A general framework for predicting CCN activity of organic molecules from functional group data

 

Authors

Sonia Kreidenweis — Colorado State University
Anthony J. Prenni — Colorado State University
Markus D Petters — North Carolina State University
Paul Ziemann — University of California
Ryan Christopher Sullivan — Carnegie Mellon University
Annelise Faulhaber — University of Riverside
Christian Carrico — Colorado State University
Aiko Matsunaga — Air Pollution Research Center
Lorena Minambres — University of País Vasco
Sarah Suda — North Carolina State University

Category

Aerosol Properties

Description

Secondary organic aerosols (SOA) formed from anthropogenic and biogenic precursors comprise a significant fraction of the atmospheric aerosol burden and play an important role in direct and indirect aerosol effects on climate.

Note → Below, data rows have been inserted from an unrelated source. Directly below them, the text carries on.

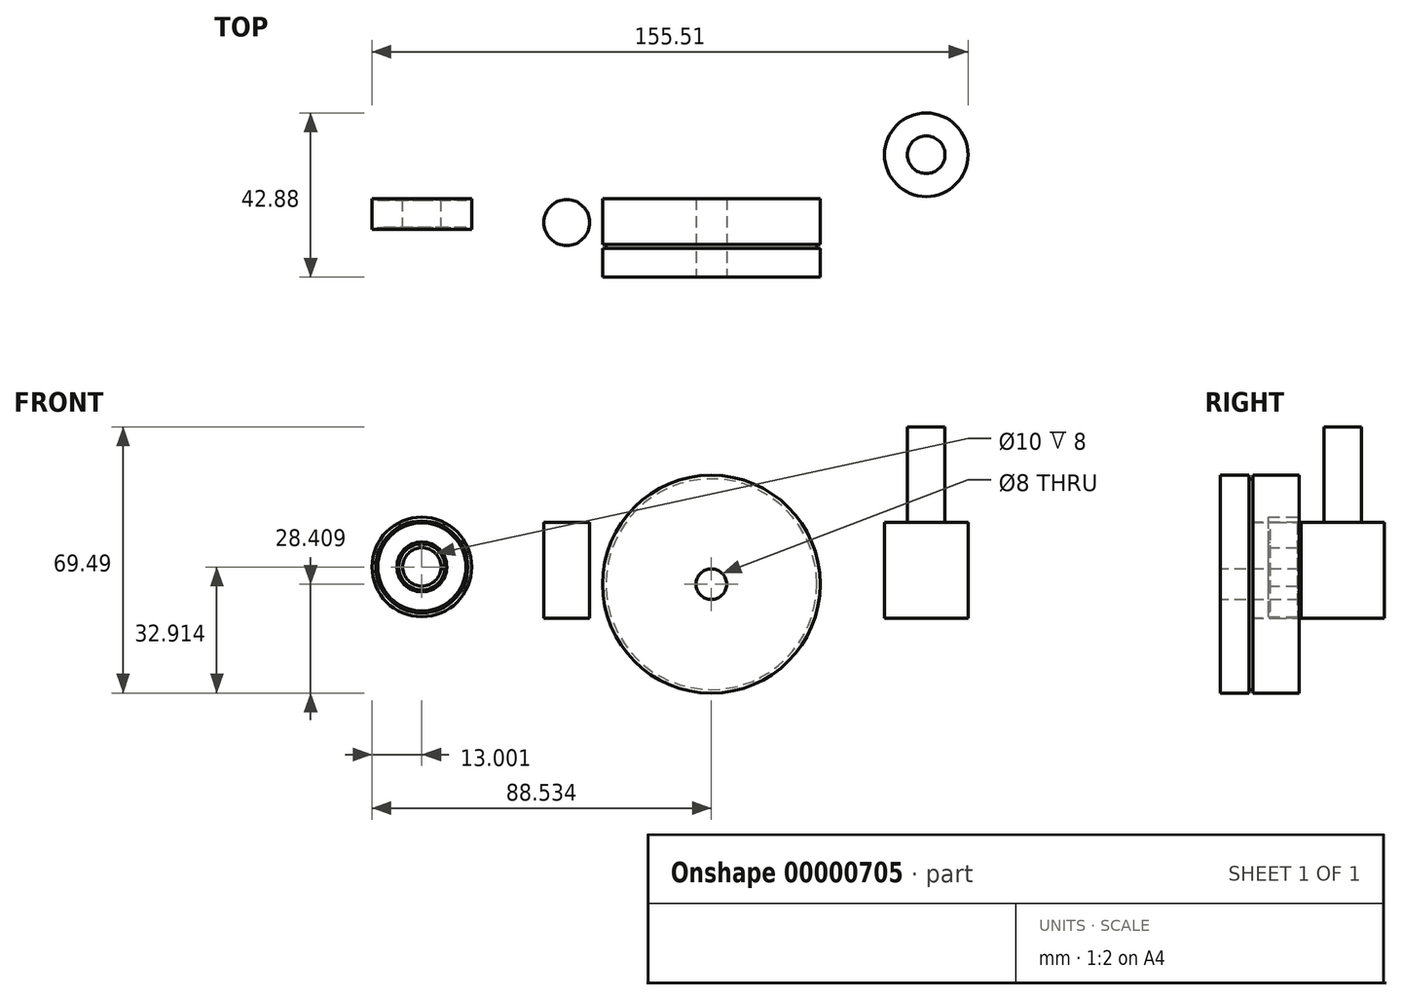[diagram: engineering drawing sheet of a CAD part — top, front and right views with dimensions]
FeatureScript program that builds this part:
annotation { "Feature Type Name" : "Feature", "Feature Type Description" : "" }
export const myFeature = defineFeature(function(context is Context, id is Id, definition is map)
    precondition{}
    {
        {
            var Q0;
            Q0=qCreatedBy(makeId("Front.planeOp"),FACE);
            var sketch = newSketch(context, id + "F0", { "sketchPlane" : qUnion([Q0])});
            skCircle(sketch, "E0", {"center": v(-33.09, 8.92) * mm, "radius": 28.4 * mm});
            skSolve(sketch);
        }
        {
            var Q0;
            Q0 = qSketchRegion(id + "F0", true);
            extrude(context, id + "F1", {"entities" : qUnion([Q0]), "depth" : 20.57 * mm});
        }
        {
            var Q0;
            Q0=qCreatedBy(makeId("Top.planeOp"),FACE);
            var sketch = newSketch(context, id + "F2", { "sketchPlane" : qUnion([Q0])});
            skCircle(sketch, "E1", {"center": v(-70.83, -6.28) * mm, "radius": 6 * mm});
            skSolve(sketch);
        }
        {
            var Q0;
            Q0 = qSketchRegion(id + "F2", true);
            extrude(context, id + "F3", {"entities" : qUnion([Q0]), "depth" : 25 * mm});
        }
        {
            var Q0;
            Q0=qCreatedBy(makeId("Front.planeOp"),FACE);
            var sketch = newSketch(context, id + "F4", { "sketchPlane" : qUnion([Q0])});
            skCircle(sketch, "E2", {"center": v(-108.62, 13.42) * mm, "radius": 5 * mm});
            skCircle(sketch, "E3", {"center": v(-108.62, 13.42) * mm, "radius": 13 * mm});
            skSolve(sketch);
        }
        {
            var Q0;
            Q0 = qSketchRegion(id + "F4", true);
            extrude(context, id + "F5", {"entities" : qUnion([Q0]), "depth" : 8 * mm});
        }
        {
            var Q0;
            Q0=makeQuery(id+"F5.opExtrude","CAP_FACE",FACE,{"disambiguationData":[OSD([sQuery(id+"F4.wireOp",EDGE,"E2"),sQuery(id+"F4.wireOp",EDGE,"E3")])],"isStart":false});
            var sketch = newSketch(context, id + "F6", { "sketchPlane" : qUnion([Q0])});
            skCircle(sketch, "E4", {"center": v(-108.62, 13.42) * mm, "radius": 6 * mm});
            skCircle(sketch, "E5", {"center": v(-108.62, 13.42) * mm, "radius": 12 * mm});
            skSolve(sketch);
        }
        {
            var Q0;
            Q0 = qSketchRegion(id + "F6", true);
            extrude(context, id + "F7", {"entities" : qUnion([Q0]), "operationType" : NewBodyOperationType.REMOVE, "oppositeDirection" : true, "depth" : 0.5 * mm});
        }
        {
            var Q0;
            Q0=makeQuery(id+"F7.boolean.opBoolean","COPY",EDGE,{"derivedFrom":makeQuery(id+"F7.opExtrude","CAP_EDGE",EDGE,{"disambiguationData":[OSD([sQuery(id+"F6.wireOp",EDGE,"E5")])],"isStart":false})});
            var Q1;
            Q1=makeQuery(id+"F7.boolean.opBoolean","COPY",EDGE,{"derivedFrom":makeQuery(id+"F7.opExtrude","CAP_EDGE",EDGE,{"disambiguationData":[OSD([sQuery(id+"F6.wireOp",EDGE,"E4")])],"isStart":false})});
            chamfer(context, id + "F8", {"entities" : qUnion([Q0, Q1]), "width" : 0.5 * mm, "tangentPropagation" : true});
        }
        {
            var Q0;
            Q0=makeQuery(id+"F5.opExtrude","CAP_FACE",FACE,{"disambiguationData":[OSD([sQuery(id+"F4.wireOp",EDGE,"E2"),sQuery(id+"F4.wireOp",EDGE,"E3")])],"isStart":true});
            var sketch = newSketch(context, id + "F9", { "sketchPlane" : qUnion([Q0])});
            skCircle(sketch, "E6", {"center": v(108.62, 13.42) * mm, "radius": 6 * mm});
            skCircle(sketch, "E7", {"center": v(108.62, 13.42) * mm, "radius": 12 * mm});
            skSolve(sketch);
        }
        {
            var Q0;
            Q0 = qSketchRegion(id + "F9", true);
            extrude(context, id + "F10", {"entities" : qUnion([Q0]), "operationType" : NewBodyOperationType.REMOVE, "oppositeDirection" : true, "depth" : 0.5 * mm});
        }
        {
            var Q0;
            Q0=makeQuery(id+"F10.boolean.opBoolean","COPY",EDGE,{"derivedFrom":makeQuery(id+"F10.opExtrude","CAP_EDGE",EDGE,{"disambiguationData":[OSD([sQuery(id+"F9.wireOp",EDGE,"E7")])],"isStart":false})});
            var Q1;
            Q1=makeQuery(id+"F10.boolean.opBoolean","COPY",EDGE,{"derivedFrom":makeQuery(id+"F10.opExtrude","CAP_EDGE",EDGE,{"disambiguationData":[OSD([sQuery(id+"F9.wireOp",EDGE,"E6")])],"isStart":false})});
            chamfer(context, id + "F11", {"entities" : qUnion([Q0, Q1]), "width" : 0.5 * mm, "tangentPropagation" : true});
        }
        {
            var Q0;
            Q0=qCreatedBy(makeId("Top.planeOp"),FACE);
            var sketch = newSketch(context, id + "F12", { "sketchPlane" : qUnion([Q0])});
            skCircle(sketch, "E8", {"center": v(23, 11.4) * mm, "radius": 10.9 * mm});
            skSolve(sketch);
        }
        {
            var Q0;
            Q0 = qSketchRegion(id + "F12", true);
            extrude(context, id + "F13", {"entities" : qUnion([Q0]), "depth" : 25 * mm});
        }
        {
            var Q0;
            Q0=makeQuery(id+"F13.opExtrude","CAP_FACE",FACE,{"disambiguationData":[OSD([sQuery(id+"F12.wireOp",EDGE,"E8")])],"isStart":false});
            var sketch = newSketch(context, id + "F14", { "sketchPlane" : qUnion([Q0])});
            skCircle(sketch, "E9", {"center": v(23, 11.4) * mm, "radius": 4.9 * mm});
            skSolve(sketch);
        }
        {
            var Q0;
            Q0 = qSketchRegion(id + "F14", true);
            extrude(context, id + "F15", {"entities" : qUnion([Q0]), "operationType" : NewBodyOperationType.ADD, "depth" : 25 * mm});
        }
        {
            var Q0;
            Q0=makeQuery(id+"F1.opExtrude","CAP_FACE",FACE,{"disambiguationData":[OSD([sQuery(id+"F0.wireOp",EDGE,"E0")])],"isStart":true});
            cPlane(context, id + "F16", {"entities" : qUnion([Q0]), "cplaneType" : CPlaneType.OFFSET, "offset" : 12 * mm, "oppositeDirection" : true, "width" : 150 * mm, "height" : 150 * mm});
        }
        {
            var Q0;
            Q0=qCreatedBy(id+"F16.planeOp",FACE);
            var sketch = newSketch(context, id + "F17", { "sketchPlane" : qUnion([Q0])});
            skCircle(sketch, "E10", {"center": v(33.09, 8.92) * mm, "radius": 27.5 * mm});
            skCircle(sketch, "E11", {"center": v(33.09, 8.92) * mm, "radius": 30.36 * mm});
            skSolve(sketch);
        }
        {
            var Q0;
            Q0 = qSketchRegion(id + "F17", true);
            extrude(context, id + "F18", {"entities" : qUnion([Q0]), "operationType" : NewBodyOperationType.REMOVE, "oppositeDirection" : true, "depth" : 1 * mm});
        }
        {
            var Q0;
            Q0=makeQuery(id+"F1.opExtrude","CAP_FACE",FACE,{"disambiguationData":[OSD([sQuery(id+"F0.wireOp",EDGE,"E0")])],"isStart":false});
            var sketch = newSketch(context, id + "F19", { "sketchPlane" : qUnion([Q0])});
            skCircle(sketch, "E12", {"center": v(-33.09, 8.92) * mm, "radius": 4 * mm});
            skSolve(sketch);
        }
        {
            var Q0;
            Q0 = qSketchRegion(id + "F19", true);
            extrude(context, id + "F20", {"entities" : qUnion([Q0]), "operationType" : NewBodyOperationType.REMOVE, "oppositeDirection" : true, "depth" : 25 * mm});
        }
    });
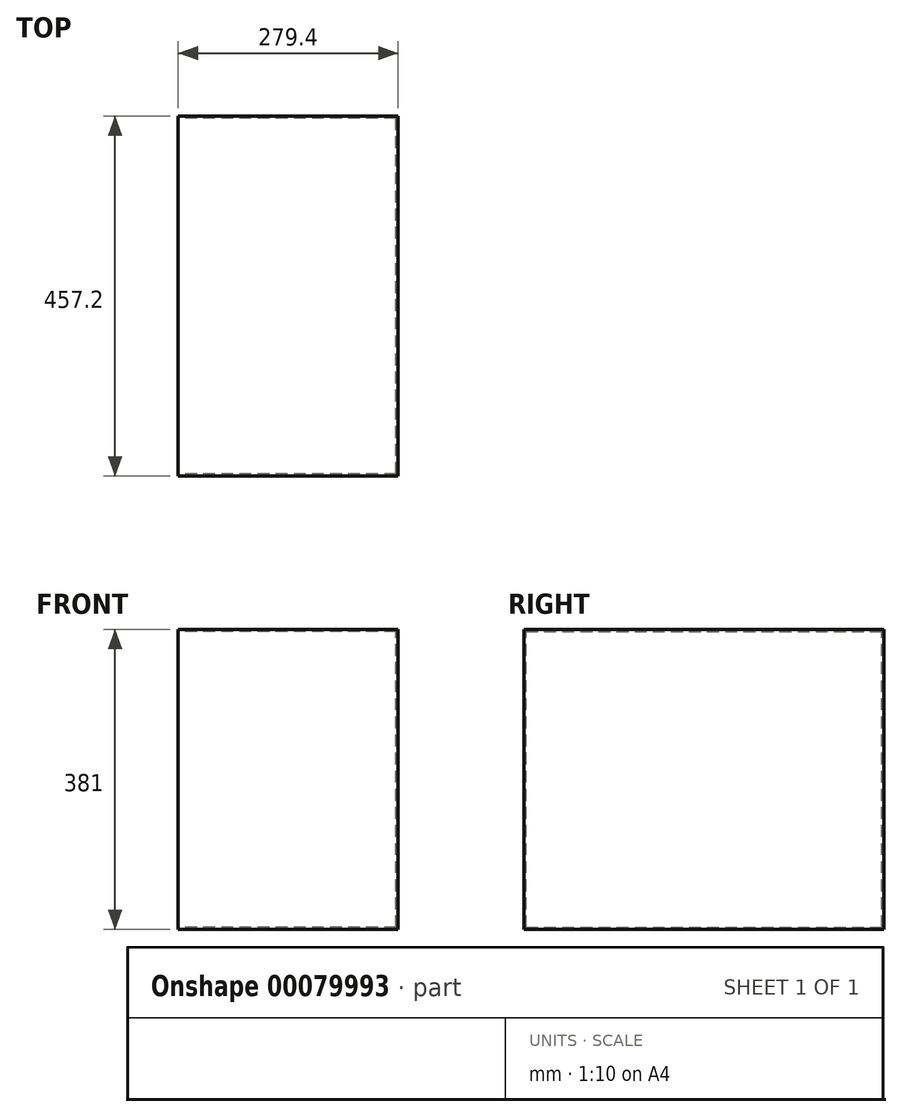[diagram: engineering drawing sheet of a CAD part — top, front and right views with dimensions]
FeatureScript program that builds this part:
annotation { "Feature Type Name" : "Feature", "Feature Type Description" : "" }
export const myFeature = defineFeature(function(context is Context, id is Id, definition is map)
    precondition{}
    {
        {
            var Q0;
            Q0=qCreatedBy(makeId("Front.planeOp"),FACE);
            var sketch = newSketch(context, id + "F0", { "sketchPlane" : qUnion([Q0])});
            skLineSegment(sketch, "E0.bottom", {"start": v(139.7, -190.5) * mm, "end": v(-139.7, -190.5) * mm});
            skLineSegment(sketch, "E0.top", {"start": v(139.7, 190.5) * mm, "end": v(-139.7, 190.5) * mm});
            skLineSegment(sketch, "E0.left", {"start": v(139.7, -190.5) * mm, "end": v(139.7, 190.5) * mm});
            skLineSegment(sketch, "E0.right", {"start": v(-139.7, -190.5) * mm, "end": v(-139.7, 190.5) * mm});
            skPoint(sketch, "E0.middle", {"position": v(0, 0) * mm});
            skSolve(sketch);
        }
        {
            var Q0;
            Q0=makeQuery(id+"F0.imprint","IMPRINT",FACE,{"disambiguationData":[TD([[makeQuery(id+"F0.imprint","IMPRINT",EDGE,{"derivedFrom":sQuery(id+"F0.wireOp",EDGE,"E0.bottom")}),-1.0]])]});
            extrude(context, id + "F1", {"entities" : qUnion([Q0]), "endBound" : BoundingType.SYMMETRIC, "depth" : 457.2 * mm});
        }
        {
            var Q0;
            Q0=makeQuery(id+"F1.opExtrude","SWEPT_FACE",FACE,{"disambiguationData":[OSD([sQuery(id+"F0.wireOp",EDGE,"E0.right")])]});
            shell(context, id + "F2", {"entities" : qUnion([Q0]), "thickness" : 2.54 * mm});
        }
    });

To model SOA-cloud interactions, we ultimately seek relationships that can predict a compound’s contribution to a particle’s ability to serve as a cloud condensation nucleus (CCN) based on its chemical composition. Towards this end, we designed experiments with pure organic compounds and model SOA systems to investigate the role of molecular size and the abundance of specific functional groups on promoting CCN activity. The relative CCN efficiency of a compound is described by the hygroscopicity parameter kappa. We find that for sufficiently functionalized molecules, kappa is well-modeled using predictions based on molar volume as described by the Flory-Huggins combinatorial. Compounds with fewer functional groups strongly deviate from this model, resulting in a continuum of reduced kappa values between the molar volume model and zero. We use experimentally determined derivatives of d(kappa)/d(number of functional groups of type i) to quantify this effect and to develop a framework that can be used to compute kappa based on the molar volume, number of carbon atoms, and the number and type of functional groups present in the molecule. To validate the approach, the framework is applied to compute kappa data for pure organic compounds and functional group data for complex mixtures; results from the parameterization are compared to the directly observed kappa values.